Please pray with us for Nicholas that the Lord will continue to heal him and give him strength.

Saturday, October 18, 2008

Heart Walk

We walked in the Heart walk on the 18th in honor of Nicholas and in memory of all of the angel heart children. We had a great time. It was really fun to get all of the children involved with the walk (even though Megan and Brandon kept complaining about how tired they were ). We were also able to see Nicholas' heart surgeon and several of his former nurses. It was great to see them and catch up. Anyway, pictures are below. Thanks so much to all who supported us!!! Blessings- The Richardsons
This picture says it all!!! Brandon's personality comes out even in pictures-and that is his serious face.

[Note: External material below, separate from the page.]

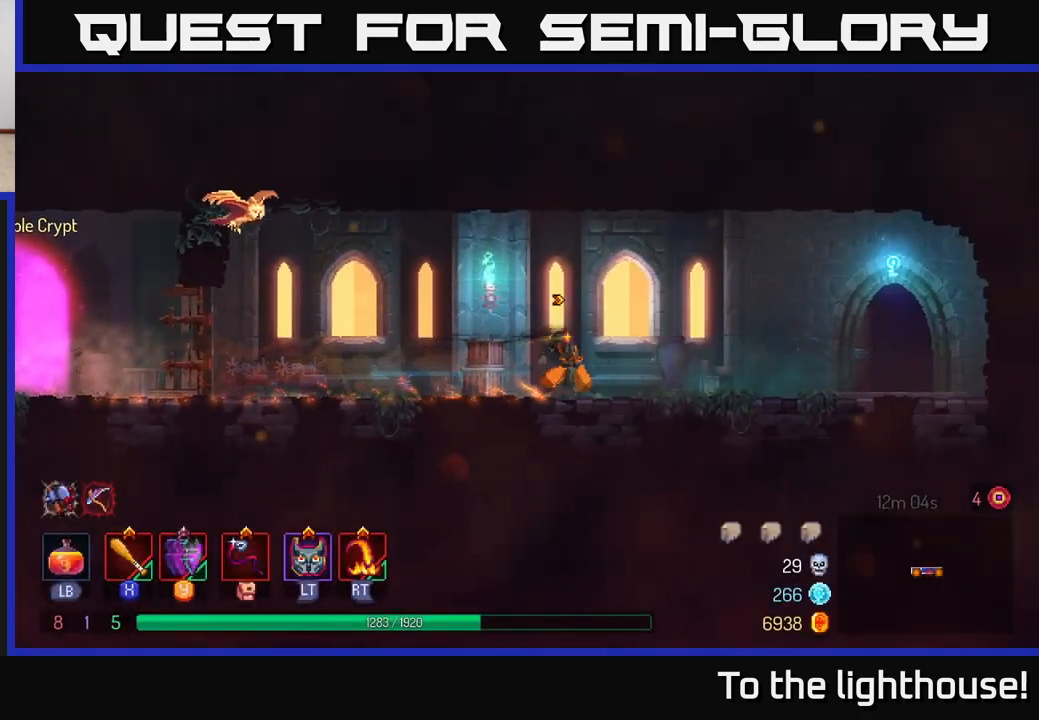
{"buttons": [], "left_stick": "right", "right_stick": "center", "events": []}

Stephen talking to Mike (Dr. Hines) the man who saved Nicholas' life and fixed his heart. At one point, someone came up to Stephen and Mike and asked them to get CPR ceritified. Poor person didn't realize they were speaking to a heart surgeon and police officer. Do you think Stephen graciously let that poor person off the hook?
On the way home.......................aren't they sweet?







Tuesday, October 14, 2008

A Party for Christ

On October 4th we attended the first annual Party For Christ featuring Direct Message. Direct Message is a local southern rock Christian Band. We first met them when some good friends of ours held a benefit for Nicholas to help us pay for all of the medical bills. Direct Message offered to play for free at his benefit. Since then Stephen has become good friends with Randy Austin, one of the members. Randy wrote a song about Stephen and his life as a police officer and father of four children-one with special needs. They sang this song for us at the party for the first time together. The band members continue to pray for Nicholas and mean so much to us. Their website is http://www.directmessage.org/. Please take a visit!!
Stephen listening to his song written and sung by Randy. That's Randy singing the song-huge thanks Randy!! Your friendship and support means so much!